Output, word for word, the lines of this listing that fall between the line with "Rendered at 1275 by 1650 pixels." and the line with "Identify the document", counting both of those lines, and no others.

§ MATERIAL FOR THIS EXERCISE
== Segment start ==

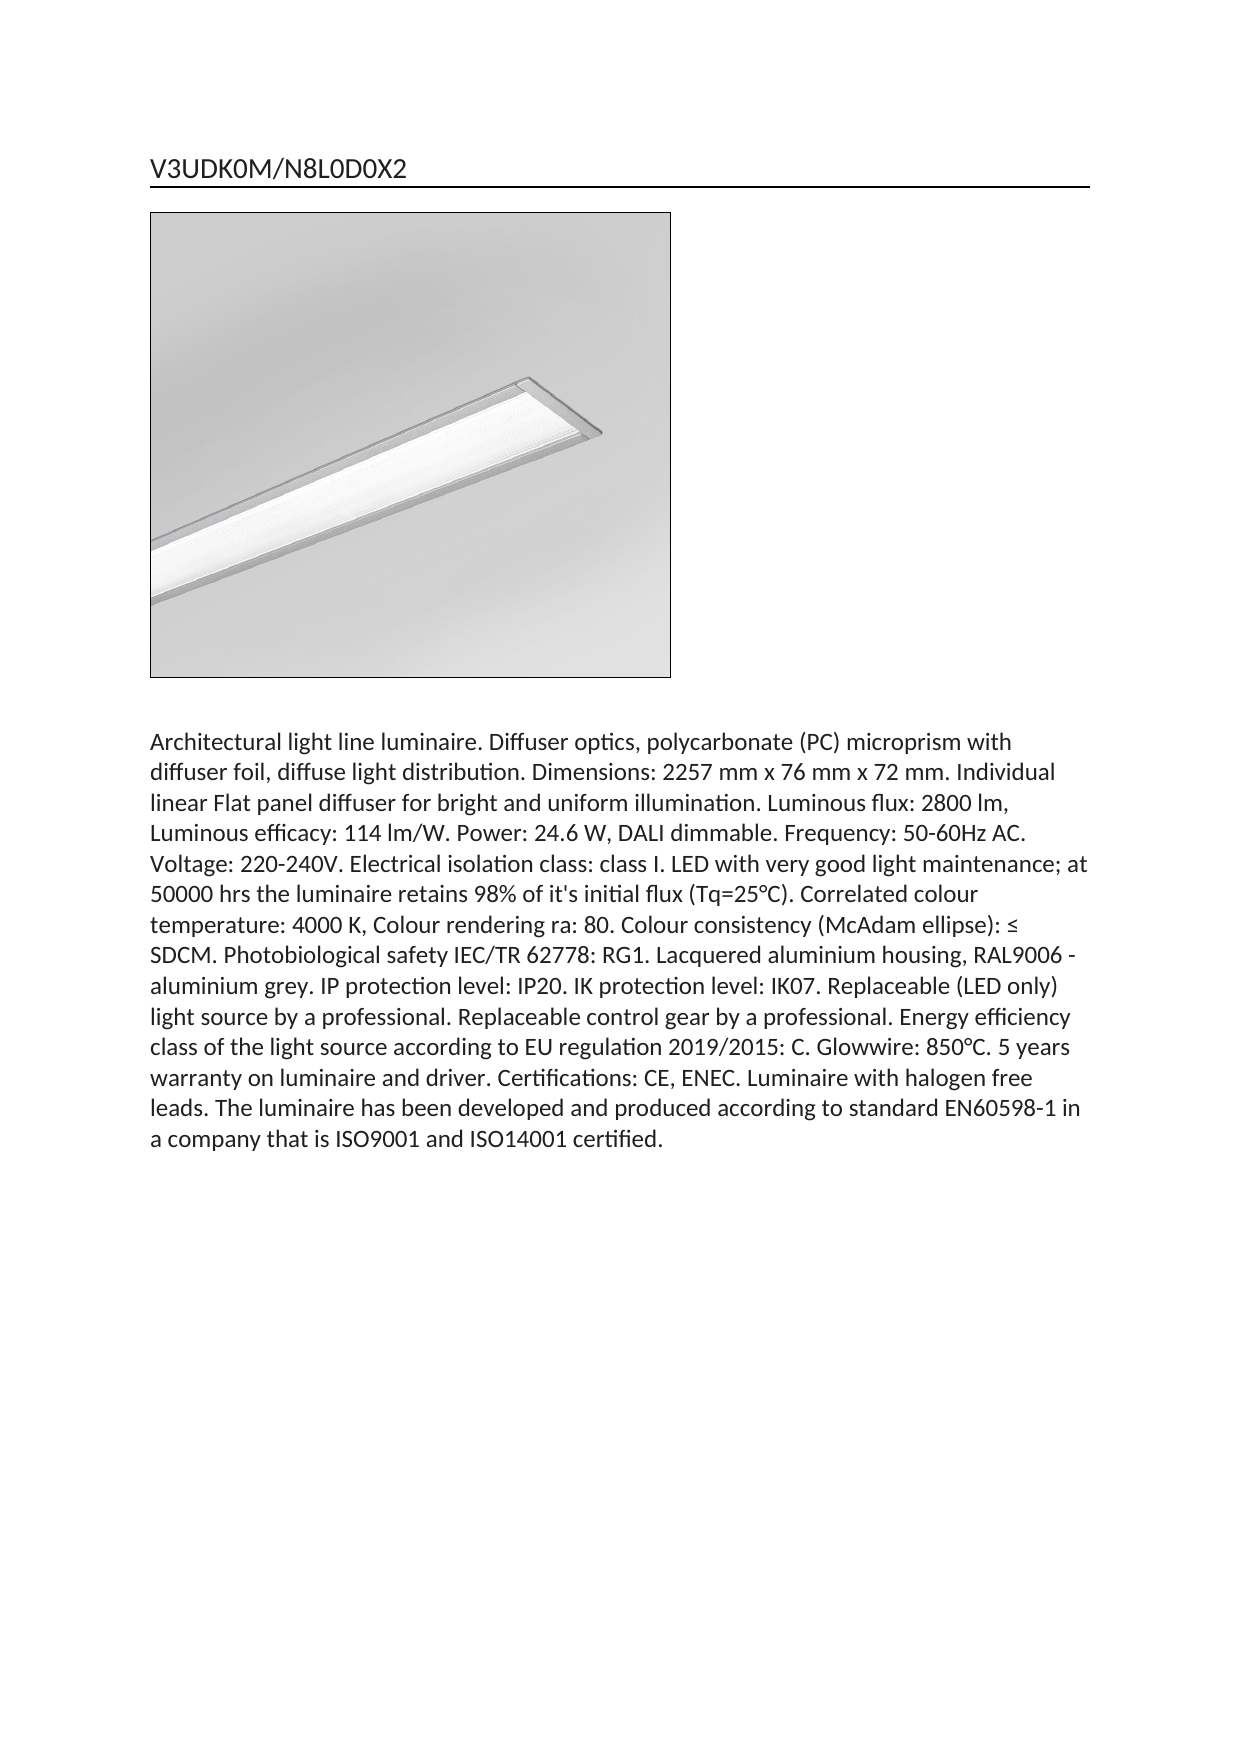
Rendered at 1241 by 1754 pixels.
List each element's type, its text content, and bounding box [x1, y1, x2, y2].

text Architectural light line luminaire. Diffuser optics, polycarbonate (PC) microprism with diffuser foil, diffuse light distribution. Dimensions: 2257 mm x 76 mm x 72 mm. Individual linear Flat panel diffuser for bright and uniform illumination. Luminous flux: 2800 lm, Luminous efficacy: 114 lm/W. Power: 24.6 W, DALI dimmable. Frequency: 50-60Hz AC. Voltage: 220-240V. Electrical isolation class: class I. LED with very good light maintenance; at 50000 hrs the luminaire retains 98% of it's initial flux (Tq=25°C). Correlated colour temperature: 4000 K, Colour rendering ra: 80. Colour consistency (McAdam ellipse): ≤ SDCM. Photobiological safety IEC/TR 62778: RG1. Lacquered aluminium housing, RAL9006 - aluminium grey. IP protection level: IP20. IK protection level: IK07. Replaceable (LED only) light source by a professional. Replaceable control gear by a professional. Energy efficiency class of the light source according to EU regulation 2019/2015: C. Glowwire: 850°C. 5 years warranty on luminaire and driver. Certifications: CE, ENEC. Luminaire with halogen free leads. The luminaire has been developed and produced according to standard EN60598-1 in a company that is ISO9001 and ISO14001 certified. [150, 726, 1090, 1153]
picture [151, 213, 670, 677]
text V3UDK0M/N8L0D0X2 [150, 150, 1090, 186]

== Segment end ==
== Segment start ==

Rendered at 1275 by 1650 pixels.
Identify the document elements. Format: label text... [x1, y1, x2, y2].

== Segment end ==

§ SOLUTION TO THIS EXERCISE
Rendered at 1275 by 1650 pixels.
Identify the document elements. Format: label text... [x1, y1, x2, y2].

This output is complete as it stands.